Geld- und auch geopolitische Entscheidungen werden auch in den nächsten Wochen und Monaten noch große Auswirkungen haben. Einig sind sich die Marktbeobachter aber in einem Punkt: Mit Blick auf die relativ niedrigen Bewertungen wird auf lange Sicht mit wieder deutlich steigenden Kursen gerechnet. Jetzt auf den besten Einstiegszeitpunkt zu warten, wird sich aber voraussichtlich nicht bezahlt machen. Den kennt man immer nur im Nachhinein.

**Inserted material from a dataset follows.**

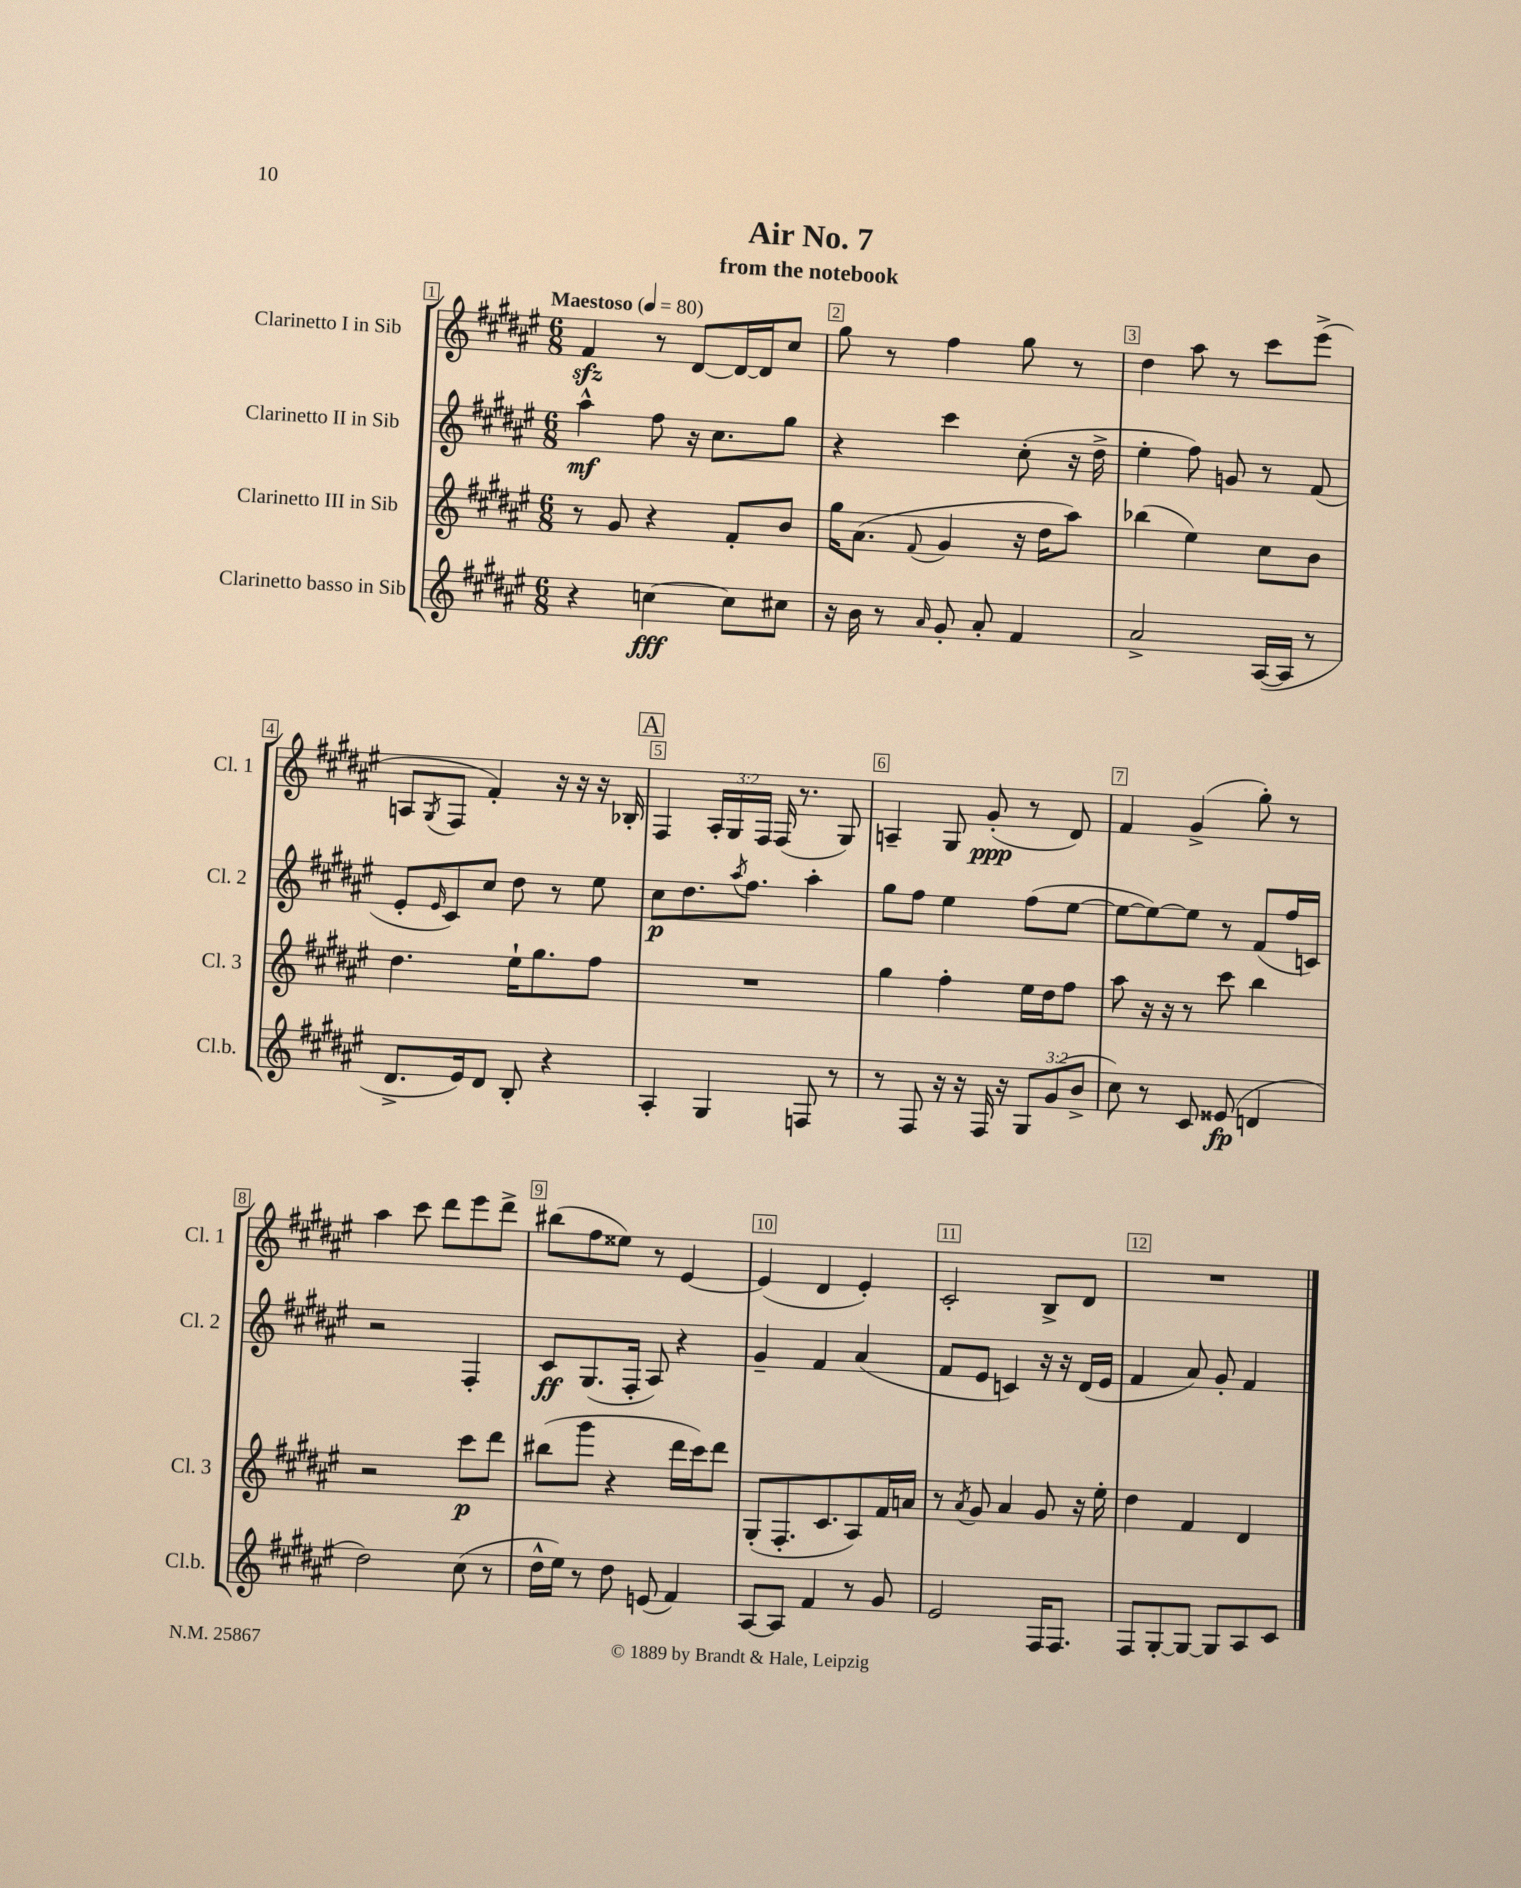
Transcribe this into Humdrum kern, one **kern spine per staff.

Statt sich – aus Angst vor einem womöglich falschen „Timing“ – gar nicht erst an die Aktienmärkte zu trauen, sollten Anleger über einen schrittweisen Einstieg in die Märkte nachdenken. Die Aufteilung kann dabei variabel sein. So kann in einem ersten Schritt zunächst „nur“ die Hälfte der Anlagesumme direkt investiert und der restliche Betrag auf mehrere Nachinvestitions-Schritte aufgeteilt werden. Eine weitere Möglichkeit ist der Einsatz von monatlichen Sparplänen. So kann das Timing-Risiko gesenkt und gleichzeitig der „Cost-Average-Effekt“ genutzt werden.

Dieser Durchschnittskosten-Effekt funktioniert wie folgt: Wer zu einem festen Betrag regelmäßig Anteile von Wertpapieren mit hoher Schwankung kauft, erhält auch entsprechend schwankende Mengen dieser Wertpapiere. Bei hohen Kursen wird dann nur eine geringere Anzahl Wertpapieranteile gekauft. Sind die Kurse hingegen günstig, werden auch mehr Anteile gekauft. Der durchschnittliche gezahlte Preis pro Anteil ist damit deutlich niedriger als beim regelmäßigen Kauf einer festen Anzahl von Anteilen. Und wie schon die alte Kaufmannsregel besagt: „Im Einkauf liegt der Gewinn!”

Dieser Effekt ist gerade dann am größten, wenn die Schwankungen am Markt besonders hoch sind – also wie in den letzten Monaten. In Zeiten relativ stabil fallender oder steigender Kurse wirkt er sich hingegen nicht mehr positiv aus.

Wichtiger als die Durchschnittskosten beim regelmäßigen Sparen ist aber vermutlich der psychologische Effekt. Der automatisierte Kauf macht es für Anleger leichter die gewählte Anlagestrategie diszipliniert durchzuhalten. Nachweislich der wichtigste Faktor für den Erfolg einer Anlage! Die geringeren Anlagebeträge schonen die Nerven auch bei schwankenden Kursen und Unsicherheit am Markt. Zwischenzeitliche Kursrücksetzer können sogar ein Grund zur Freude sein. Bieten sie doch die Möglichkeit für günstige Nachkäufe aus der noch gehaltenen Liquidität. Dieser psychologische Vorteil ist nicht zu unterschätzen und verhindert einen panikgetriebenen Abschied aus dem Markt. Denn dieser kostet in der Regel die meiste Rendite.

Fazit
Für Anleger, die der aktuellen Markterholung noch nicht so recht trauen oder von der Sorge um den richtigen Einstiegszeitpunkt gelähmt werden, bietet sich ein schrittweises Vorgehen an. In der Börsengeschichte hat sich immer wieder gezeigt, dass sich Investitionen in schwierigen Zeiten besonders lohnen. Dabei sollte aber nicht versucht werden, den „perfekten“ Einstiegspunkt zu treffen. Dies ist nahezu unmöglich und spielt für langfristig denkende Sparer auch nur eine untergeordnete Rolle. Viel wichtiger ist es, mit Geduld und Disziplin bei der Sache zu bleiben. Oder überhaupt erst in den Markt zu gehen. Denn: Untätigkeit in der Krise ist für Anleger keine gute Alternative.